### The exercise
Rewrite everything from the line containing "table_cell verbe 1ère" down to the line containing "table_cell alama njoma [299, 576, 645, 633]", putting "verb" wherever "verbe" appears and leaving all else unchanged.
======== Records for the exercise
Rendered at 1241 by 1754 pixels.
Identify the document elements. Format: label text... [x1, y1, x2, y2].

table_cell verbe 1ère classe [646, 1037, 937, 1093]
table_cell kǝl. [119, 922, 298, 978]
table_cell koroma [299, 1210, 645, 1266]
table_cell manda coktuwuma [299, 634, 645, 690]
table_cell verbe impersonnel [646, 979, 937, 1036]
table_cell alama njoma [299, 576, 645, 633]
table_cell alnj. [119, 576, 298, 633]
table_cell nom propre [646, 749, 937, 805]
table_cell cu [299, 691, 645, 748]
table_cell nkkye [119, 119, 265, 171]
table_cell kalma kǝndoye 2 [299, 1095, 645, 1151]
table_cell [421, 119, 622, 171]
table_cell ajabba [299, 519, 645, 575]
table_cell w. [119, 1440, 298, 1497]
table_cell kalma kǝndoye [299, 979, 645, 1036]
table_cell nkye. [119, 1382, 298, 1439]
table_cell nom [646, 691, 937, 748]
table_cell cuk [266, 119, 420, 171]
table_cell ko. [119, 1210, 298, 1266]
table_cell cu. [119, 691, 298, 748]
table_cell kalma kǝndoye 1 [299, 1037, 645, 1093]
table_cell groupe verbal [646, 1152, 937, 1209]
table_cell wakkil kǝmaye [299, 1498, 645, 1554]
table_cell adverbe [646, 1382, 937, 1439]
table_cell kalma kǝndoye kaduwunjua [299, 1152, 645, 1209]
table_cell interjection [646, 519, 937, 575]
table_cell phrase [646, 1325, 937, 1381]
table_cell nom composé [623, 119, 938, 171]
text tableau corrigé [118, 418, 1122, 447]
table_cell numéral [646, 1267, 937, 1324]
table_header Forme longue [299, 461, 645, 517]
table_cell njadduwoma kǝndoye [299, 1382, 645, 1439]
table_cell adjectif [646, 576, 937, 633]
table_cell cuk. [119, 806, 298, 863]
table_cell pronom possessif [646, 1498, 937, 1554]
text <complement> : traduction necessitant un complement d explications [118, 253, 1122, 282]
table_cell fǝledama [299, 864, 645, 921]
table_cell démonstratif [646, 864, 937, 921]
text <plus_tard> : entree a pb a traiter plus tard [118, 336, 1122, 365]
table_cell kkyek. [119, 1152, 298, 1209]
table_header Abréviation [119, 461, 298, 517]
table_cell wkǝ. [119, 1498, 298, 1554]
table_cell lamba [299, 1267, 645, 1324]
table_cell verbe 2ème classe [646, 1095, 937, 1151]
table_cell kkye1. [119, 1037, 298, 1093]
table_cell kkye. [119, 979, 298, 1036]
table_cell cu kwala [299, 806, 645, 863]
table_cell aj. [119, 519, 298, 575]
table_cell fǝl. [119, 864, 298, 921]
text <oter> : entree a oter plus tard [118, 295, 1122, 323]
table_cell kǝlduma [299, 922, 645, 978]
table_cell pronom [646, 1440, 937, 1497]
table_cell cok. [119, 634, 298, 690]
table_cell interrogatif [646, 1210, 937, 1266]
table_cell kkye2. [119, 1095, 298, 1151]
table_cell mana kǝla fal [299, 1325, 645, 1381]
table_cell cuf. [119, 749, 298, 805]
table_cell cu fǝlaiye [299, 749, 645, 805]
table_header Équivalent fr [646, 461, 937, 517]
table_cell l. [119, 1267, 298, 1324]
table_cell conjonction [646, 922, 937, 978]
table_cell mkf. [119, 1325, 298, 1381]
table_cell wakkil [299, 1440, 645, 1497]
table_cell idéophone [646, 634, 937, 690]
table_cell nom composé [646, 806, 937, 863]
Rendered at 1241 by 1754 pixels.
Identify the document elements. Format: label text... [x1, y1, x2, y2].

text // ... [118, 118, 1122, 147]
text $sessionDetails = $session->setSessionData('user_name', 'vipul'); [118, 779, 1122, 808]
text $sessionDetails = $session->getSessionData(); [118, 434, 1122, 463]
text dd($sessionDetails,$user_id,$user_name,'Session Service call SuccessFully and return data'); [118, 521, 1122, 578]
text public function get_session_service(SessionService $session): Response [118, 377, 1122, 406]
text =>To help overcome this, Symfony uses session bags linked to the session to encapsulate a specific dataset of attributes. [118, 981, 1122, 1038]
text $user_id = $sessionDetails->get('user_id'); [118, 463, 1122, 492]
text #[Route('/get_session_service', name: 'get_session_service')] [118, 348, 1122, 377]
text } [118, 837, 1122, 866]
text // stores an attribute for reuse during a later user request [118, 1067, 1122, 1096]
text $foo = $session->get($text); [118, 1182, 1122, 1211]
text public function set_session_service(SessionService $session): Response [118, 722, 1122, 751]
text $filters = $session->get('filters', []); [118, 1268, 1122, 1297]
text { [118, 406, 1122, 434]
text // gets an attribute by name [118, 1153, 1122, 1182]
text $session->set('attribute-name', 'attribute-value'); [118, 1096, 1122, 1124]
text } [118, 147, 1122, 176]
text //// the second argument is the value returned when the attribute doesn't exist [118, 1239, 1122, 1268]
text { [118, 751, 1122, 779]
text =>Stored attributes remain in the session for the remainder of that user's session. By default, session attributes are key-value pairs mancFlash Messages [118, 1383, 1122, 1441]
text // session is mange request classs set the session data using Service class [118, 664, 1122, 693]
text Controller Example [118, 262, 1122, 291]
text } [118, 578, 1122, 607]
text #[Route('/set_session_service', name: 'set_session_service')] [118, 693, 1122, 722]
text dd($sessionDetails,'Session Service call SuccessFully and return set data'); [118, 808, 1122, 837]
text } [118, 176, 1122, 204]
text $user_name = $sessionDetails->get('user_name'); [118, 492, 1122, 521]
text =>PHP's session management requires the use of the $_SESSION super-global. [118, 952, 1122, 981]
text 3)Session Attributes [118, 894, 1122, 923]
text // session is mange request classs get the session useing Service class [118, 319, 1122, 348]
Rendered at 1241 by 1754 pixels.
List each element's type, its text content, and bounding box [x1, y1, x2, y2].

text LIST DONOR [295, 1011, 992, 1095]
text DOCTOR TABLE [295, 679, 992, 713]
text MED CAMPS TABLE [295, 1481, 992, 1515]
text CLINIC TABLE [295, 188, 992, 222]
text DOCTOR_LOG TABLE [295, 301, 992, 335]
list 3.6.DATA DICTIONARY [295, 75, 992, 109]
================
### Output for this exercise
table_cell verb 1ère classe [646, 1037, 937, 1093]
table_cell kǝl. [119, 922, 298, 978]
table_cell koroma [299, 1210, 645, 1266]
table_cell manda coktuwuma [299, 634, 645, 690]
table_cell verb impersonnel [646, 979, 937, 1036]
table_cell alama njoma [299, 576, 645, 633]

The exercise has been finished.